===== Entries shown =====

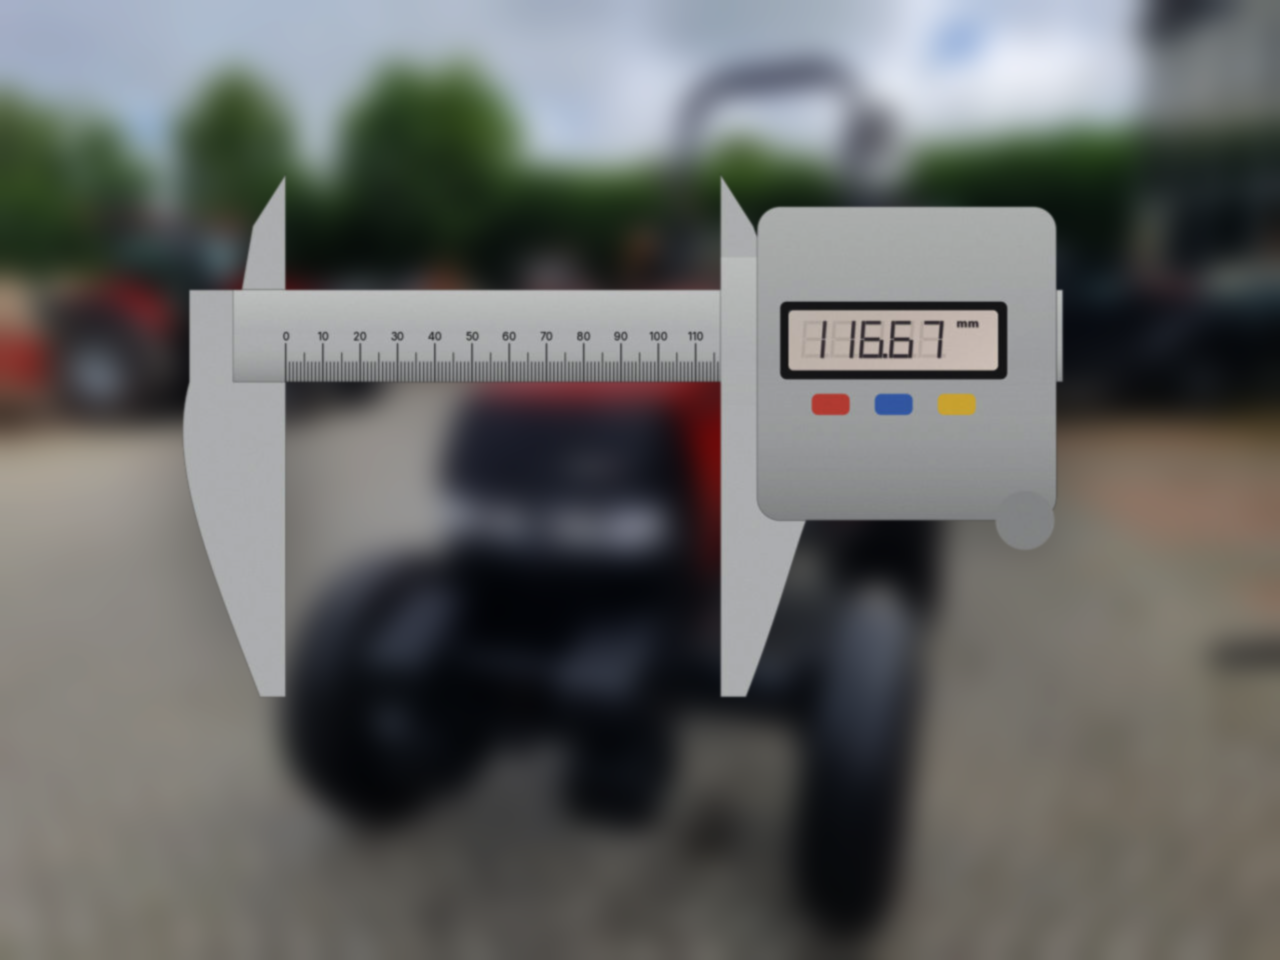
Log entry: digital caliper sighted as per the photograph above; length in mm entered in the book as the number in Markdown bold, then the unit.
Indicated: **116.67** mm
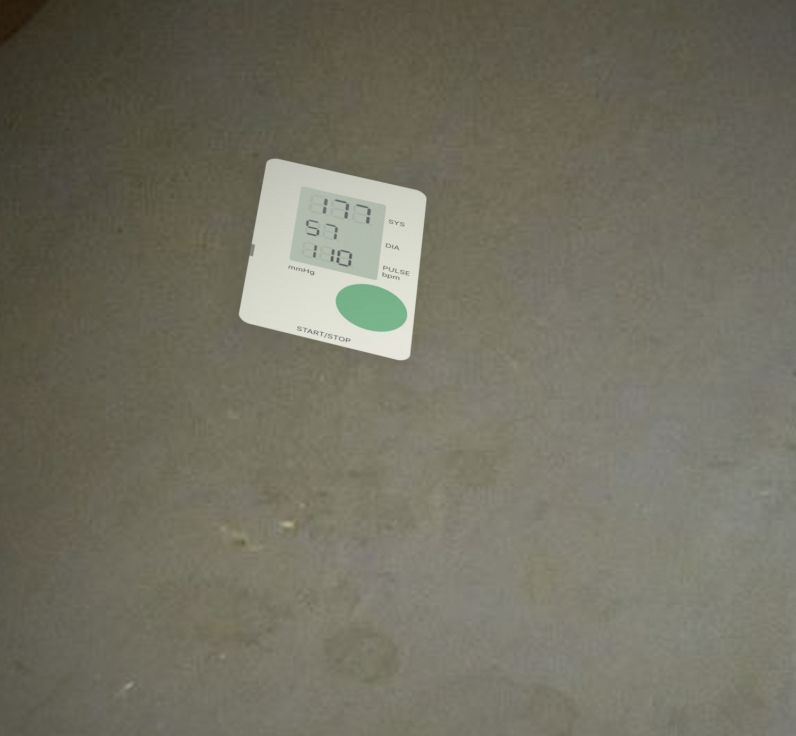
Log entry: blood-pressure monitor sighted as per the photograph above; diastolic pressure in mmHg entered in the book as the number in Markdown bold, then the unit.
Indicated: **57** mmHg
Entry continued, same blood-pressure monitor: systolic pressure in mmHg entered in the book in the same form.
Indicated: **177** mmHg
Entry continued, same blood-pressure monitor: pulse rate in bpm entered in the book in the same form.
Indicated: **110** bpm
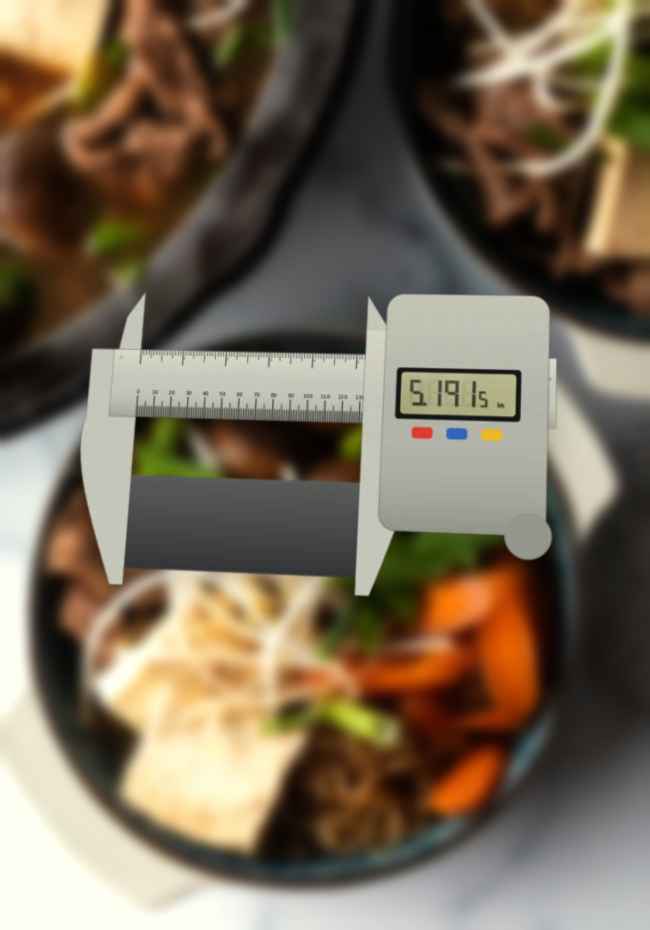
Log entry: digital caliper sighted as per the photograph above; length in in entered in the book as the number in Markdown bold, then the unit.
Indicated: **5.1915** in
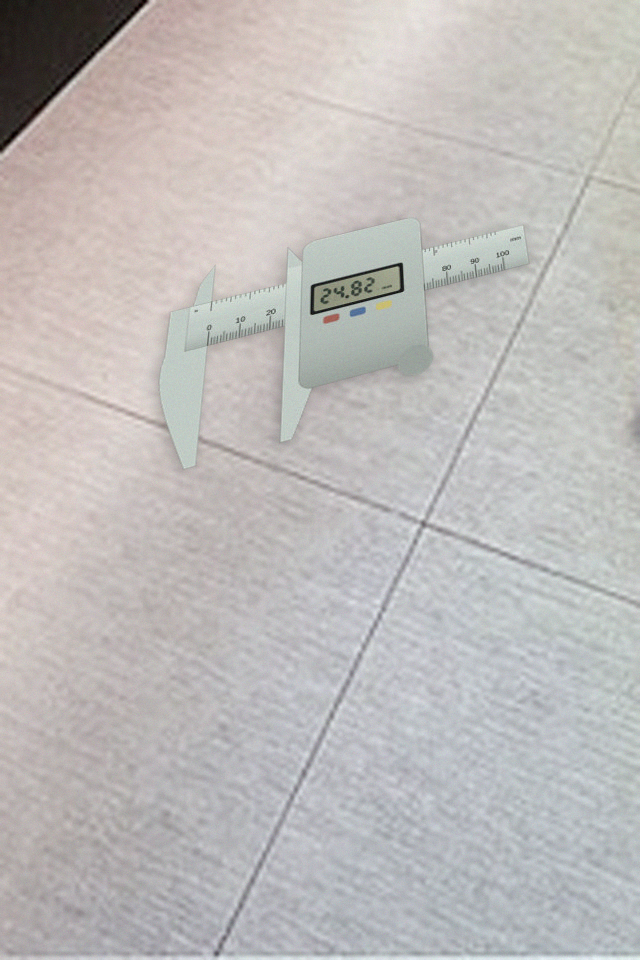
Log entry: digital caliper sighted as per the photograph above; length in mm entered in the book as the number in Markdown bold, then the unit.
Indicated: **24.82** mm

=====

Task goal
Please replace "entered in the book" with "recorded in the logbook" everywhere in the records above and give them again with everything else unchanged. Leave the pictures out.

Answer section
Log entry: digital caliper sighted as per the photograph above; length in mm recorded in the logbook as the number in Markdown bold, then the unit.
Indicated: **116.67** mm
Log entry: blood-pressure monitor sighted as per the photograph above; diastolic pressure in mmHg recorded in the logbook as the number in Markdown bold, then the unit.
Indicated: **57** mmHg
Entry continued, same blood-pressure monitor: systolic pressure in mmHg recorded in the logbook in the same form.
Indicated: **177** mmHg
Entry continued, same blood-pressure monitor: pulse rate in bpm recorded in the logbook in the same form.
Indicated: **110** bpm
Log entry: digital caliper sighted as per the photograph above; length in in recorded in the logbook as the number in Markdown bold, then the unit.
Indicated: **5.1915** in
Log entry: digital caliper sighted as per the photograph above; length in mm recorded in the logbook as the number in Markdown bold, then the unit.
Indicated: **24.82** mm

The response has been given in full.